- IOC code: AFG
- NOC: Afghanistan National Olympic Committee

in Atlanta
- Competitors: 3 in 2 sports
- Flag bearer: Mohammad Aman
- Medals: Gold 0 Silver 0 Bronze 0 Total 0

Summer Olympics appearances (overview)
- 1936; 1948; 1952; 1956; 1960; 1964; 1968; 1972; 1976; 1980; 1984; 1988; 1992; 1996; 2000; 2004; 2008; 2012; 2016; 2020; 2024;

= Afghanistan at the 1996 Summer Olympics =

Afghanistan was represented at the 1996 Summer Olympics in Atlanta, Georgia, United States by the Afghanistan National Olympic Committee.

In total, three athletes from Afghanistan went to the Games to compete in two sports including athletics and boxing. However, only two would compete after Mohammad Jawid Aman was disqualified for being too late for the weigh-in.

==Competitors==
In total, three athletes were due to represent Afghanistan at the 1996 Summer Olympics in Atlanta, Georgia, United States across two different sports.

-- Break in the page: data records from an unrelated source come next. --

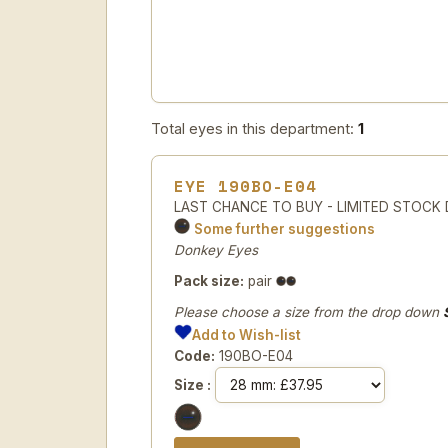
Total eyes in this department:
1
EYE 190BO-E04
LAST CHANCE TO BUY - LIMITED STOCK Do
Some further suggestions
Donkey Eyes
Pack size:
pair
Please choose a size from the drop down
Add to Wish-list
Code:
190BO-E04
Size :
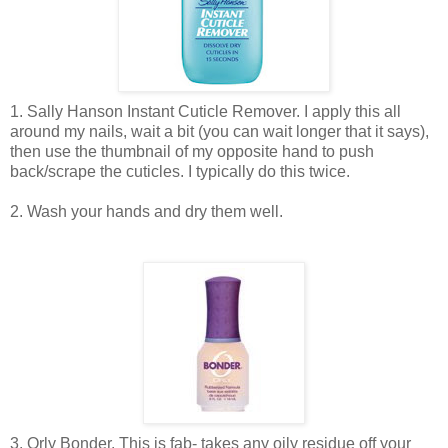
1. Sally Hanson Instant Cuticle Remover. I apply this all
around my nails, wait a bit (you can wait longer that it says),
then use the thumbnail of my opposite hand to push
back/scrape the cuticles. I typically do this twice.
2. Wash your hands and dry them well.
3. Orly Bonder. This is fab- takes any oily residue off your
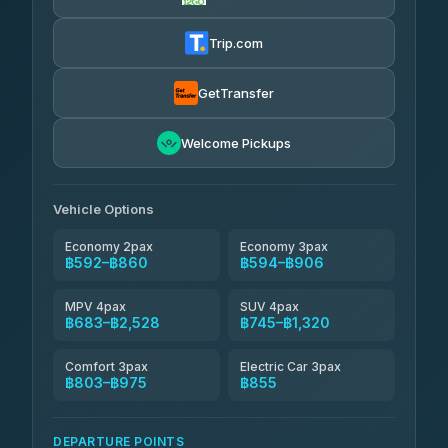
Firstplan Transport Services
฿605-฿1,175
4.72
(354)
Trip.com
Khamkhun Tour And Travel
฿630-฿1,090
4.90
(149)
GetTransfer
Kingdom Venture
฿653
5.00
Welcome Pickups
(18)
NNS Luxury Limousine
฿688-฿860
4.76
(34)
Vehicle Options
Economy 2pax
Economy 3pax
฿592–฿860
฿594–฿906
MPV 4pax
SUV 4pax
฿683–฿2,528
฿745–฿1,320
Comfort 3pax
Electric Car 3pax
฿803–฿975
฿855
DEPARTURE POINTS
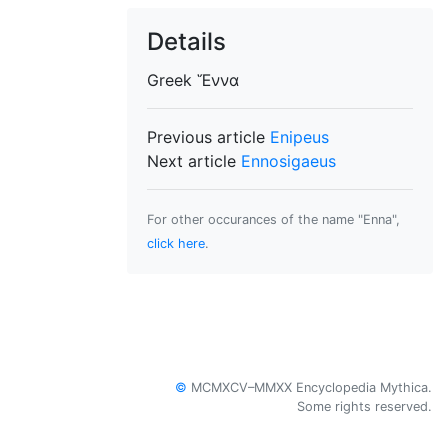
Details
Greek
Ἕννα
Previous article
Enipeus
Next article
Ennosigaeus
For other occurances of the name "Enna",
click here
.
©
MCMXCV–MMXX Encyclopedia Mythica.
Some rights reserved.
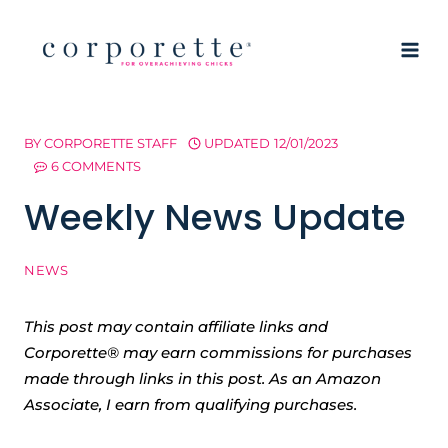
Skip
to
content
BY
CORPORETTE STAFF
UPDATED
12/01/2023
6 COMMENTS
Weekly News Update
NEWS
This post may contain affiliate links and
Corporette® may earn commissions for purchases
made through links in this post. As an Amazon
Associate, I earn from qualifying purchases.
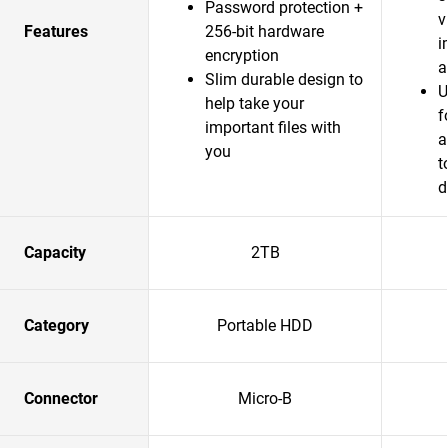
Password protection +
v
Features
256-bit hardware
i
encryption
a
Slim durable design to
U
help take your
f
important files with
a
you
t
d
Capacity
2TB
Category
Portable HDD
Connector
Micro-B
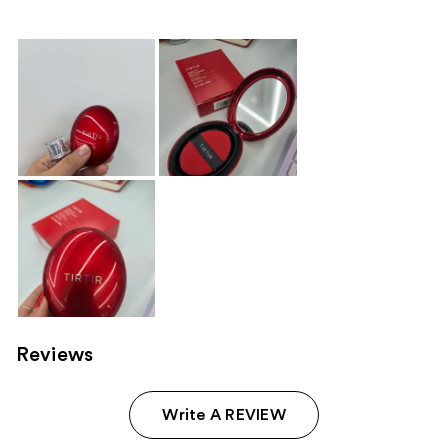
Reviews
Write A REVIEW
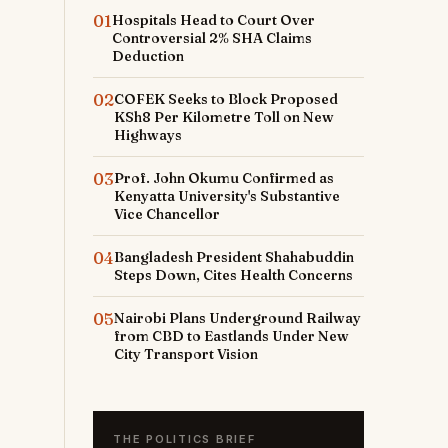
01
Hospitals Head to Court Over
Controversial 2% SHA Claims
Deduction
02
COFEK Seeks to Block Proposed
KSh8 Per Kilometre Toll on New
Highways
03
Prof. John Okumu Confirmed as
Kenyatta University's Substantive
Vice Chancellor
04
Bangladesh President Shahabuddin
Steps Down, Cites Health Concerns
05
Nairobi Plans Underground Railway
from CBD to Eastlands Under New
City Transport Vision
THE POLITICS BRIEF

| Sport | Men | Women | Total |
|---|---|---|---|
| Athletic | 2 | 0 | 2 |
| Boxing | 1 | 0 | 1 |
| Total | 3 | 0 | 3 |

==Athletics==

In total, two Afghan athletes participated in the athletic events – Abdul Ghafoor in the men's 100 m and Abdul Baser Wasiqi in the men's marathon.

The heats for the men's 100 m took place on 26 July 1996 at the Centennial Olympic Stadium. Ghafoor contested heat two which took place at 11:05 am. He finished eighth of the eight starters in a time of 12.2 seconds and failed to advance to the semi-finals.

The men's marathon took place on 4 August 1996 at 7:05 am. The course began and ended at the Centennial Olympic Stadium and followed the general route of the Atlanta Marathon. Wasiqi had been forced to stop training shortly after arriving in Atlanta due to a hamstring injury. He was still able to compete in the event and limped most of the course. He finished the race in a time of four hours 24 minutes and 17 seconds to finish 111th overall – one hour and 24 minutes behind every other finisher. When he arrived back, Wasiqi was aplauded across the finishing line by volunteers who had been preparing the stadium for the closing ceremony.

| Athletes | Events | Heat Round 1 |  | Heat Round 2 |  | Semifinal |  | Final |  |
| Time | Rank | Time | Rank | Time | Rank | Time | Rank |
| Abdul Ghafoor | 100 metres | 12.20 | 105 | did not advance |  |  |  |  |  |
| Abdul Baser Wasiqi | Marathon |  |  |  |  |  |  | 4:24:17 | 111 |

==Boxing==

Mohammad Jawid Aman was due to compete in the light middleweight category. However, he was refused participation after arriving too late in Atlanta to make the mandatory weigh-in.

==Aftermath==
Afghanistan's participation at the 1996 Summer Olympics was described as a "hard luck story" by Reuters after Aman wasn't allowed to compete and Wasiqi's injury hampered his marathon. Wasiqi's performance, the slowest time to complete an Olympic marathon, is considered to represent the Olympic spirit.

Afghanistan did not compete at the 2000 Summer Olympics after Abdul Shukoor Mutmaen, head of the Olympic committee run by the Taliban (who controlled most of the country at the time), rejected an offer from the International Olympic Committee to allow Afghan athletes to compete under a neutral flag.